FanDuel Single-Game Daily Fantasy Football Helper: Week 1 Monday Night (Ravens at Raiders)
Just one game remains in Week 1 of the 2021 NFL slate, and it should promise some scoring.
FanDuel Sportsbook pits the over/under of the Baltimore Ravens at Las Vegas Raiders matchup of 50.0, and the Ravens are a 4.0-point road favorite.
How will the high total impact the expectations, and which players are most likely to post a big game?
Before we dig in more, don't forget to brush up on some single-game perfect lineup trends and leverage our Sharpstack single-game optimizer for correlated lineup plays.
High-Level Simulation Results
I simulated this game a thousand times -- using numberFire's projections -- to see some high-level takeaways. Here's what I found.
Using numberFire's projections as the base, we see Lamar Jackson ($17,000) just dominate the baseline and ceiling projections. His median projection works out to 21.9 FanDuel points, and no other player is within 6.0 points of him. You'll have to pay a lot of salary for him, but last year, Jackson was the MVP in the perfect lineup in 8 of 13 games for which a single-game slate was offered on FanDuel. It's going to be more about differentiating elsewhere or taking the slim chance odds that he is bodied out of a perfect lineup slot. That typically only happens when the opposing offense lights it up.
Derek Carr ($14,000) is next up and is the most obvious pivot away from Jackson as a quarterback.

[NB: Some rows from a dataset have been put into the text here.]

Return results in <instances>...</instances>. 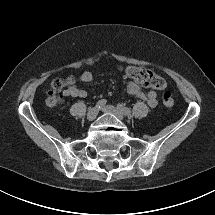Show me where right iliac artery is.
Masks as SVG:
<instances>
[{"label": "right iliac artery", "mask_w": 215, "mask_h": 215, "mask_svg": "<svg viewBox=\"0 0 215 215\" xmlns=\"http://www.w3.org/2000/svg\"><path fill=\"white\" fill-rule=\"evenodd\" d=\"M107 103V100L106 99H101L99 100L97 103H96V108H102L103 106H105Z\"/></svg>", "instance_id": "obj_1"}]
</instances>
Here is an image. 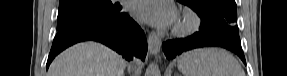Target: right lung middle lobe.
I'll list each match as a JSON object with an SVG mask.
<instances>
[{
  "label": "right lung middle lobe",
  "instance_id": "obj_1",
  "mask_svg": "<svg viewBox=\"0 0 287 76\" xmlns=\"http://www.w3.org/2000/svg\"><path fill=\"white\" fill-rule=\"evenodd\" d=\"M121 8L110 0H60L57 30L61 32L80 23L107 19L119 14Z\"/></svg>",
  "mask_w": 287,
  "mask_h": 76
}]
</instances>
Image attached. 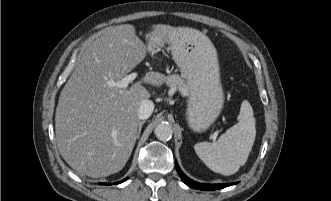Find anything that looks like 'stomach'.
Segmentation results:
<instances>
[{
    "label": "stomach",
    "instance_id": "stomach-1",
    "mask_svg": "<svg viewBox=\"0 0 331 201\" xmlns=\"http://www.w3.org/2000/svg\"><path fill=\"white\" fill-rule=\"evenodd\" d=\"M148 50L156 44L147 35ZM173 59L186 79L189 98L186 111L189 127L206 131L219 116L224 94L220 82L217 52L210 39L192 28L179 27L169 41Z\"/></svg>",
    "mask_w": 331,
    "mask_h": 201
}]
</instances>
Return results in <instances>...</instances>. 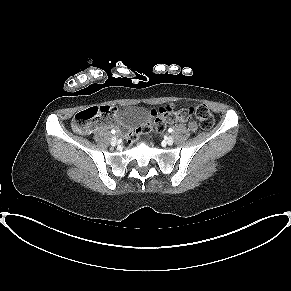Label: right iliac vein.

If you're gutsy enough to fade Lamar and play Carr at MVP, you're virtually guaranteed a minimally-duplicated lineup. Carr, though, put up an MVP performance in just 1 of 13 Raiders games with single-game offerings in 2020.
An elite pivot away from the quarterbacks -- or an addition to Carr-anchored lineups -- will be Darren Waller ($13,000). Waller was also just once an MVP when a single-game slate was offered last year (13 games for the Raiders), but we've seen him erupt when volume gets funneled his way.
The model likes Josh Jacobs ($12,000) well enough, but we are looking at a game where the Raiders are 4.0-point underdogs, and like we saw with Carr and Waller, Jacobs only once returned MVP-caliber outings in the 13-game sample. Jacobs ultimately faces a difficult defense and likely lacks the true ceiling to punish us for not building around him, so I'd be fine leaving him out of the MVP conversation.
Ty'Son Williams ($12,000) is going to get RB1 treatment to start the season. That likely doesn't mean 70.0% of the snaps and all the work he can handle, but he's the clear priority in this backfield. As a favorite running alongside the lethal Lamar Jackson, Williams -- despite what the simulations say -- would be preferable for me to Jacobs as a non-Jackson MVP choice.
Last season, the Ravens' pass-catchers were primarily just Marquise Brown ($10,000) and Mark Andrews ($11,000). Brown maintained a 24.6% target share in his healthy games, and that mark for Andrews (get it?) was 24.5%. However, historical trends have not been kind to tight ends as MVPs, so Brown would earn the edge for that discussion.
Sammy Watkins ($8,000) is also a name to consider. The model is lukewarm on him overall, yet there are positive remarks surrounding Watkins from Lamar Jackson.
Shades of salary relief exist with Henry Ruggs ($9,500), Bryan Edwards ($7,000), and Hunter Renfrow ($7,500). Ruggs, last year, managed just a 9.8% market share, but Nelson Agholor is gone. Edwards is listed as the team's WR2. Renfrow managed a 13.8% target share in 2020 and should have a floor of targets running out of the slot.